The story appeared in the wake of Tolkien’s The Lord of the Rings (published between 1954 and 1955) as well as the renaissance of interest in Howard’s Conan tales (from 1932), Leiber’s Fahfrd & Grey Mouser series (from 1939) and Peake’s Gormenghast series (1950 – 1959). Moorcock insists that he was studying Freud, Jung and the gothic novel at the time and incorporated those elements into this tale.
The setting of The Dreaming City is Melnibone, a once-great empire now in terrible decline. Its noble ruling families have abandoned much of the island and retreated to Imrryr, the capitol, where they spent their time in drugged states.
Elric is an interesting character in the way he subverts the typical tropes of the Fantasy hero. Moorcock insists he IS a hero but one who is cynically driven by revenge to commit barbaric acts assisted by sorcery, demons and a vampiric sword. It’s hard not to use the term Byronic when describing Elric. Moorcock goes out of his way to make Elric an unusual and singular Fantasy hero:
“Elric was tall, broad-shouldered and slim-hipped. He wore his long hair bunched and pinned at the nape of his neck and, for an obscure reason, affected the dress of a southern barbarian. He had long, knee-length boots of soft doe-leather, a breastplate of strangely wrought silver, a jerkin of chequered blue and white linen, britches of scarlet wool and a cloak of rustling green velvet. At his hip rested his runesword of black iron—the feared Stormbringer, forged by ancient and alien sorcery. His bizarre dress was tasteless and gaudy, and did not match his sensitive face and long-fingered, almost delicate hands, yet he flaunted it since it emphasized the fact that he did not belong in any company—that he was an outsider and an outcast. But, in reality, he had little need to wear such outlandish gear—for his eyes and skin were enough to mark him. Elric, Last Lord of Melniboné, was a pure albino who drew his power from a secret and terrible source.“
Instead of saving the damsel and regaining his throne, Elric manages to kill his beloved Cymoril and assist in the ravaging of Imrryr before running away. His black runesword, Stormbringer, vamprically sucks the life from its victims but also energises the congenitally weakened Elric.
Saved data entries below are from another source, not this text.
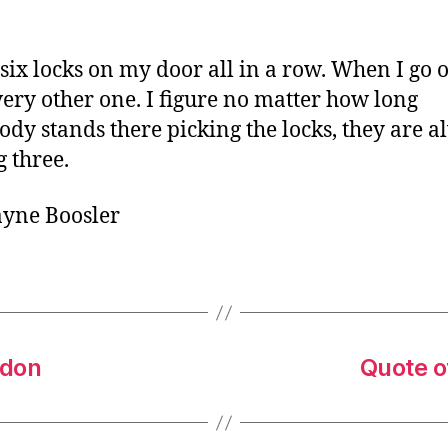
o
r
 six locks on my door all in a row. When I go o
very other one. I figure no matter how long
dy stands there picking the locks, they are a
g three.
ayne Boosler
edon
Quote o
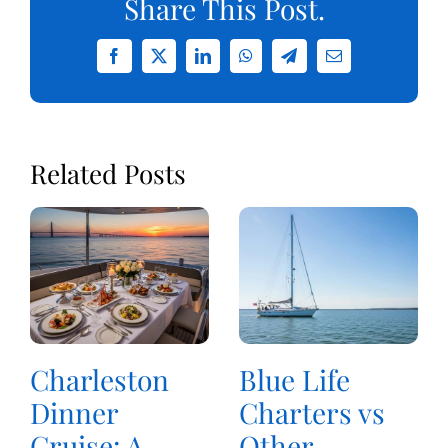
Share This Post.
Facebook
X
LinkedIn
WhatsApp
Telegram
Email
Related Posts
Charleston
Blue Life
Dinner
Charters vs
Cruise: A
Other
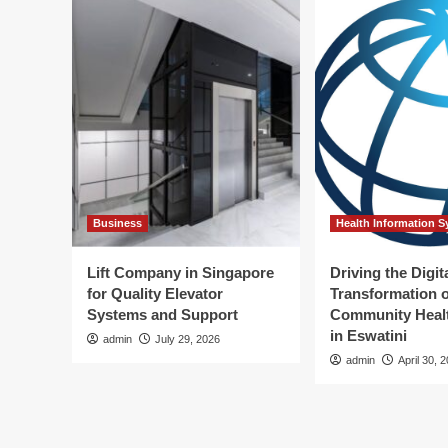
Business
Health Information 
Lift Company in Singapore
Driving the Digit
for Quality Elevator
Transformation o
Systems and Support
Community Healt
in Eswatini
admin
July 29, 2026
admin
April 30, 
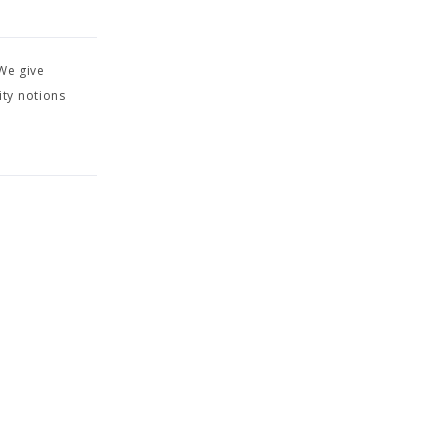
We give
ity notions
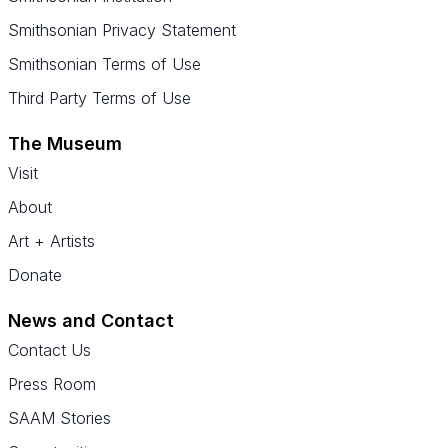
Smithsonian Privacy Statement
Smithsonian Terms of Use
Third Party Terms of Use
The Museum
Visit
About
Art + Artists
Donate
News and Contact
Contact Us
Press Room
SAAM Stories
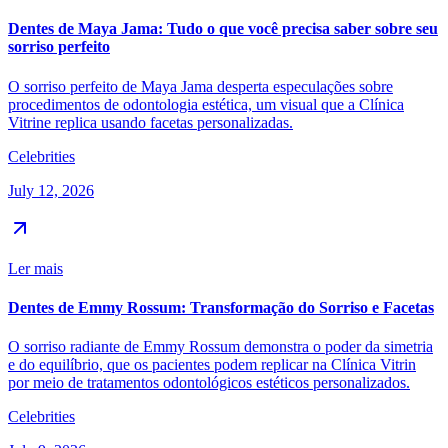
Dentes de Maya Jama: Tudo o que você precisa saber sobre seu
sorriso perfeito
O sorriso perfeito de Maya Jama desperta especulações sobre
procedimentos de odontologia estética, um visual que a Clínica
Vitrine replica usando facetas personalizadas.
Celebrities
July 12, 2026
Ler mais
Dentes de Emmy Rossum: Transformação do Sorriso e Facetas
O sorriso radiante de Emmy Rossum demonstra o poder da simetria
e do equilíbrio, que os pacientes podem replicar na Clínica Vitrin
por meio de tratamentos odontológicos estéticos personalizados.
Celebrities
After 60 years, it’s difficult to appreciate how fresh and unconventional this story was when first published. Aside from the oddness of Elric, there’s a grim strain of horrific humour that’s almost Pythonesque: heroic characters are described and then swiftly killed (one, Dyvim Tarkan, by falling and breaking his neck), Elric tries to toss Stormbringer into the sea but it refuses to be submerged, characters have names like Tanglebones and Count Smiorgan Baldhead. Elric’s nemesis, Yyrkoon, is in many respects much like him and, in their climactic confrontation at the end of the story, fights Elric with Mournblade, another black runesword (this story is ripe for psychoanalytic analysis).
The Dreaming City also quite epic. There are sword fights, sea battles, elementals and demons as well as dragons. Speaking to his sword at the end of the story, Elric declares the type of character he will be hereafter: “We are two of a kind—produced by an age which has deserted us. Let us give this age cause to hate us!”